> GOAL OF THE EXERCISE: Reproduce the passage of the access point thread below verbatim, between "When you need" and "using 50(!) DIR-615s?", inclusive.


    But look to your AP security settings to block access to them via wireless.

    Talk about lack of security why would you want to access AP from internet?  I would suggest you vpn into your network to access stuff like AP.  But if you want to its a simple port foward to their IPs




  • @johnpoz:

    I take it they are re-purposed wireless routers and not true AP?

    Yes they are. They are dlink dir-615 but i doubt that they have option to restrict wireless access to gui.


  • Rebel Alliance Global Moderator

    just looked at the emulator for that – didn't see it.. So another option.. change their lan IP to not be on your network.

    So your network is 192.168.1.0/24 -- just plug in a wire to your APs and make them on network say 172.16.1.0/24  -- Now the only way you can access them is if you put a client on that 172.16.1.0/24  -- your clients wired and wireless clients that get 192.168.1.0/24 address will not be able to talk to them.



  • I see that dd-wrt works on that routerts. Do u think that is worth to put dd-wrt on them for wifi restrict option?



  • What if i make alias for lan network.

    Ill have 192.168.1.0/24 for dhcp, and 192.168.2.0/24 for AP's. So the WIFI clients wont know the ip address from AP's. Is it something like that possible in pfsense?


  • Rebel Alliance Global Moderator

    ^ did you not read my post, that is exactly what I said you could do ;) What does it have to do with pfsense?  The IP address on an AP is used for nothing but to access its gui.. It really has no use after you have setup the wireless how you want it.  and psfsense does not need an IP on that network.

    When you need to connect to it AP to change something  - just plug in a box on your network with its IP set to be in that network.


  • Netgate

    This is what management VLANs are for.  But the DIR-615 won't do that.  Are you really saying you're trying to deploy a Wi-Fi network using 50(!) DIR-615s?

> EXTRACTED MATERIAL:
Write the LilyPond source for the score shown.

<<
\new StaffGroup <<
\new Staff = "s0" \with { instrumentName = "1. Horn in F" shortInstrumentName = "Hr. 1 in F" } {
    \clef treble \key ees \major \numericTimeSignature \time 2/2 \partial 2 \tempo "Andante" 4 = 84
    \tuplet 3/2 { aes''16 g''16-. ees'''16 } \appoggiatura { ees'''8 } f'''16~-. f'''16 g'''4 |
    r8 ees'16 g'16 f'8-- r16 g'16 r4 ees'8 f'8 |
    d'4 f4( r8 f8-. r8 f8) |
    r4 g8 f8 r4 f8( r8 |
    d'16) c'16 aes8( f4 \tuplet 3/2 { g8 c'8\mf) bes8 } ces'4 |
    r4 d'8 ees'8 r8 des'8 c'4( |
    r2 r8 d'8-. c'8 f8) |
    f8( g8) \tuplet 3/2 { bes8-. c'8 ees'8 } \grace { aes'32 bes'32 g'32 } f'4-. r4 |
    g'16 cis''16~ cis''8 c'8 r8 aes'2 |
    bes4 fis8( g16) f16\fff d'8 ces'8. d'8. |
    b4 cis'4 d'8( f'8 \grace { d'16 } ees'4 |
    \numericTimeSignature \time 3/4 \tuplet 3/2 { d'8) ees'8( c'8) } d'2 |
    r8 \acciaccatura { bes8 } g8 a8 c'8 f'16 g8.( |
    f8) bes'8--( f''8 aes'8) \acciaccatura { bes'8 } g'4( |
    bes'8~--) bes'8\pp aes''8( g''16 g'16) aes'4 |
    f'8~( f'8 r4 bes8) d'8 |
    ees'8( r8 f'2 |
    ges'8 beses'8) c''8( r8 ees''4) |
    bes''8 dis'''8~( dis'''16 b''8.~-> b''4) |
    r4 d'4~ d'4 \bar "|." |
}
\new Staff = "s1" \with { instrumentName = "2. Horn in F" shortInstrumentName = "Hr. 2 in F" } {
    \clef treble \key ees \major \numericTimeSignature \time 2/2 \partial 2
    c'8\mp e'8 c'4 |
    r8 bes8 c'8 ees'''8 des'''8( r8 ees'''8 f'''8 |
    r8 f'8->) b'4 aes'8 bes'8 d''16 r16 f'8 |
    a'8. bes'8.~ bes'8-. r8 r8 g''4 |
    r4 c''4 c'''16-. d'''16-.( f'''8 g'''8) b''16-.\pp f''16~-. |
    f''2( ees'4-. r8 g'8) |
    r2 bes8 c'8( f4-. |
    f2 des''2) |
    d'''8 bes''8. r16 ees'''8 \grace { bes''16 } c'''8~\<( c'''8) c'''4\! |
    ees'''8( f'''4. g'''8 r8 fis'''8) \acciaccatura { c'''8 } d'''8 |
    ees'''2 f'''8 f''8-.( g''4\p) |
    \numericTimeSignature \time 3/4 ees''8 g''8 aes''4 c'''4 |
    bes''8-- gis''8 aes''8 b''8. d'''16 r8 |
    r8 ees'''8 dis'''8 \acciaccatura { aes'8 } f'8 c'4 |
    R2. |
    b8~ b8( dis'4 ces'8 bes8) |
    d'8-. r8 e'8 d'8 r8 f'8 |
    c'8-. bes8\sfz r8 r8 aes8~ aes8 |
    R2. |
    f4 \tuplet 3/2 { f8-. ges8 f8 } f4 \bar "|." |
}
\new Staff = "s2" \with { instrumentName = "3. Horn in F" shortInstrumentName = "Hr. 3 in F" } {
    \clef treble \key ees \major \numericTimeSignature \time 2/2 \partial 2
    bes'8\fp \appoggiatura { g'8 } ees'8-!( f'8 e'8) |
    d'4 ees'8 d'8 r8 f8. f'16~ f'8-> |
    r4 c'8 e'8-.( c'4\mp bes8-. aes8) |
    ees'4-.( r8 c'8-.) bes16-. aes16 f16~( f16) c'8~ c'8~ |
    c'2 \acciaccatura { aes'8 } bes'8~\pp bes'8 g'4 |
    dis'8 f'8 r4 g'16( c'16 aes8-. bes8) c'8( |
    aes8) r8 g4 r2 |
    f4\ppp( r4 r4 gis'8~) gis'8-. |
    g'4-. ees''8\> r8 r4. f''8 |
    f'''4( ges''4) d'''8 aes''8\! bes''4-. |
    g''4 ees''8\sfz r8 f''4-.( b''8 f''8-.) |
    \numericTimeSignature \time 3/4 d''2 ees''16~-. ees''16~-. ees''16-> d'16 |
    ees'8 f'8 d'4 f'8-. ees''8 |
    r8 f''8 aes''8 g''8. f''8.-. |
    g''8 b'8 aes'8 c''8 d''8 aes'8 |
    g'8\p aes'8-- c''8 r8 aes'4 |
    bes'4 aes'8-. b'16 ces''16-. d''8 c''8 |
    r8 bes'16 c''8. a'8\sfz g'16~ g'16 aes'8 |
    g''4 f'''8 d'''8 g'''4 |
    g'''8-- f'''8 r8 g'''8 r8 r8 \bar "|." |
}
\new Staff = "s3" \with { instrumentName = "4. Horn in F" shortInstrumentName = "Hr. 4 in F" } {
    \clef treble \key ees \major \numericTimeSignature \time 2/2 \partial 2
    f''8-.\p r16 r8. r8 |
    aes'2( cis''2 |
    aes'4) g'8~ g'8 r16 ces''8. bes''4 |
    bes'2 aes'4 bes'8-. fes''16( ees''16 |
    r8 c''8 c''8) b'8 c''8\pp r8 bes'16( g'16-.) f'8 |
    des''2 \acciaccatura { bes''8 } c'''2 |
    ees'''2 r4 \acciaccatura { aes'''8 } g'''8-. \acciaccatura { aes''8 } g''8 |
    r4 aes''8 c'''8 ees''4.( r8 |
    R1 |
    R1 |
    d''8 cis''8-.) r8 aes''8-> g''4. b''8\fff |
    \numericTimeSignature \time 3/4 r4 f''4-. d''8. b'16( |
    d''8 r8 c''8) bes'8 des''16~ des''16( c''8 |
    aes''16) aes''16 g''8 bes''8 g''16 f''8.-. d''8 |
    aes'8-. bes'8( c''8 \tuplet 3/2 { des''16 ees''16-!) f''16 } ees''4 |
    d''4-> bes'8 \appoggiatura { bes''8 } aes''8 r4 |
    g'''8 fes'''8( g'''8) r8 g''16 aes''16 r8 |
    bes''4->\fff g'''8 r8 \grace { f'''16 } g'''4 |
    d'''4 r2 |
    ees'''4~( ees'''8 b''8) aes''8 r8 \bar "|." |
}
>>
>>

> SOLUTION BELOW:
When you need to connect to it AP to change something  - just plug in a box on your network with its IP set to be in that network.


  • Netgate

    This is what management VLANs are for.  But the DIR-615 won't do that.  Are you really saying you're trying to deploy a Wi-Fi network using 50(!) DIR-615s?